Ms. Hoyer, a freshman in the Elliott School of International Affairs, served two tours in Afghanistan on board the MC-12W Project Liberty as ad hoc Intelligence, Surveillance and Reconnaissance support for Operation Enduring Freedom.
“I may not have had the pressure of being shot at directly, but I had the pressure of knowing that my speed, my abilities, my knowledge and my attention to detail affected someone else’s life,” Ms. Hoyer said. “And we have lost heroes on my watch.”
This past April, as Ms. Hoyer’s second tour in Afghanistan was coming to a close, her good friend was killed during a plane crash. As she laid the wreath at the Tomb of the Unknowns, Ms. Hoyer thought of her friend and others she knew who lost their lives during operations, she said.
“This is the greatest military honor I have ever been a part of,” she said.
For Adm. Williams, the ceremony was a reminder of “the institutional commitment of GW” to military personnel, veterans and their families.
GW has put a strong focus on veteran initiatives, aiming to not only help former service members fund their education, but also aiding them in the often difficult transition to civilian life.
The GW Veterans Accelerate Learning Opportunities and Rewards program (GW VALOR), launched this year, provides increased academic and career support for veteran and military students and their dependents through online degree programs, career advisers and counseling services.
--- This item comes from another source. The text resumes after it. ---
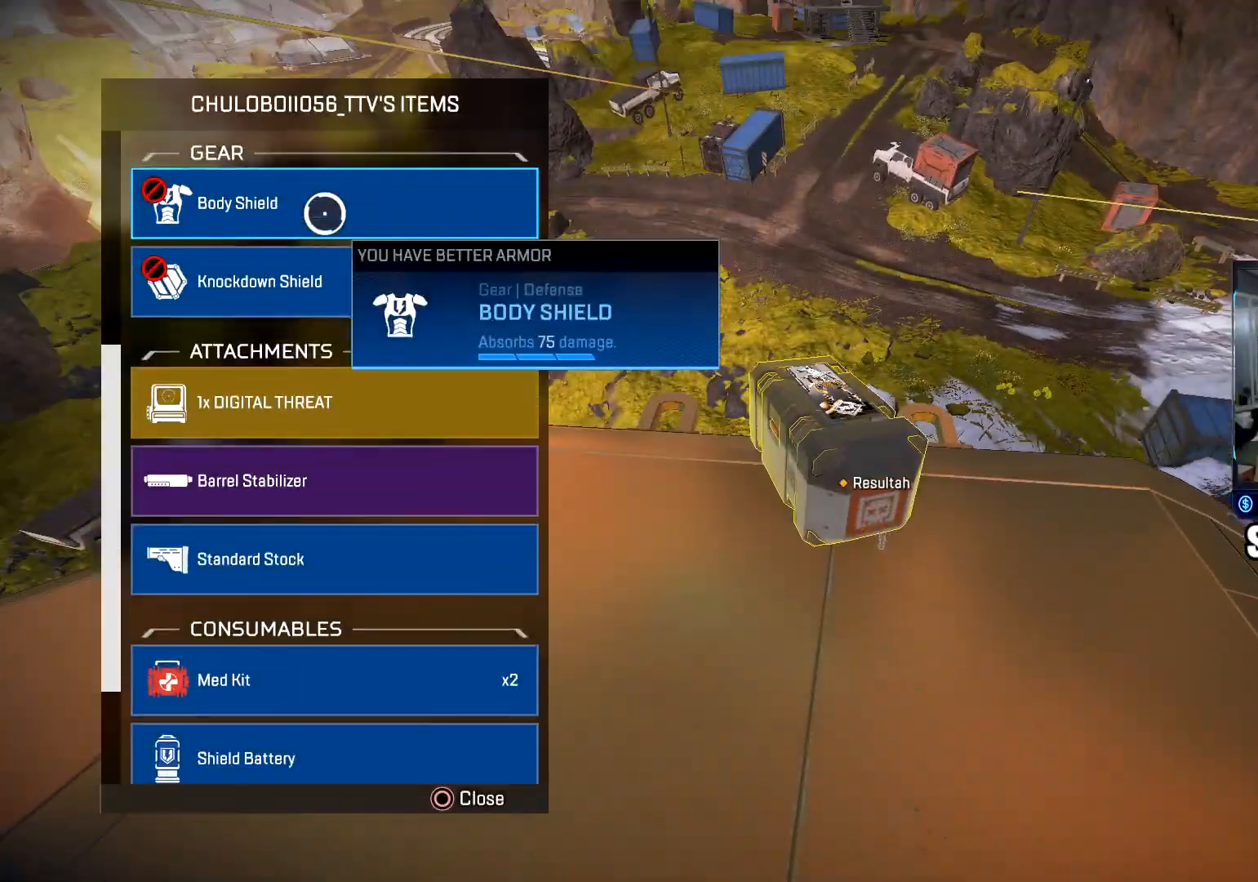
{"buttons": [], "left_stick": "center", "right_stick": "center", "events": [[133, "left_stick", "up"], [183, "left_stick", "center"], [200, "right_stick", "up"], [250, "right_stick", "center"]]}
In May, the university decided to double its contributions to the Yellow Ribbon Program—a provision of the post-9/11 GI Bill—making almost all graduate degree programs free of cost for GW student veterans, in addition to the already tuition-free undergrduate programs.
After the wreath-laying ceremony, attendees learned of GW’s personal connection to the Tomb of the Unknown Soldier from Victor Weedn, chair of GW’s Department of Forensic Science.
Dr. Weedn, a forensic pathologist, joined the Army to help establish a DNA identification program. He founded the Armed Forces DNA Identification Laboratory (AFDIL), which became instrumental in identifying bodies during large-scale disasters.
Through DNA sequencing in 1998, it was Dr. Weedn’s lab that identified the body of the unknown Vietnam War soldier as first lieutenant Michael Joseph Blassie—who died over two decades earlier when his aircraft was shot down. Lt. Blassie, who was previously entombed at the Tomb of the Unknown Soldier, was able to be returned to his family for a burial in St. Louis.
“Never again has a new soldier been buried in the Tomb of the Unknowns,” Dr. Weedn said.
The university will be honoring Veterans Day by dedicating its new Veterans Park on Monday. The new park honors all five branches of the United States Armed Forces and will provide a home for the university to recognize members of the GW community who have served their country. The park, located on H Street between 21st and 22nd, is a gift from Mr. Shenkman.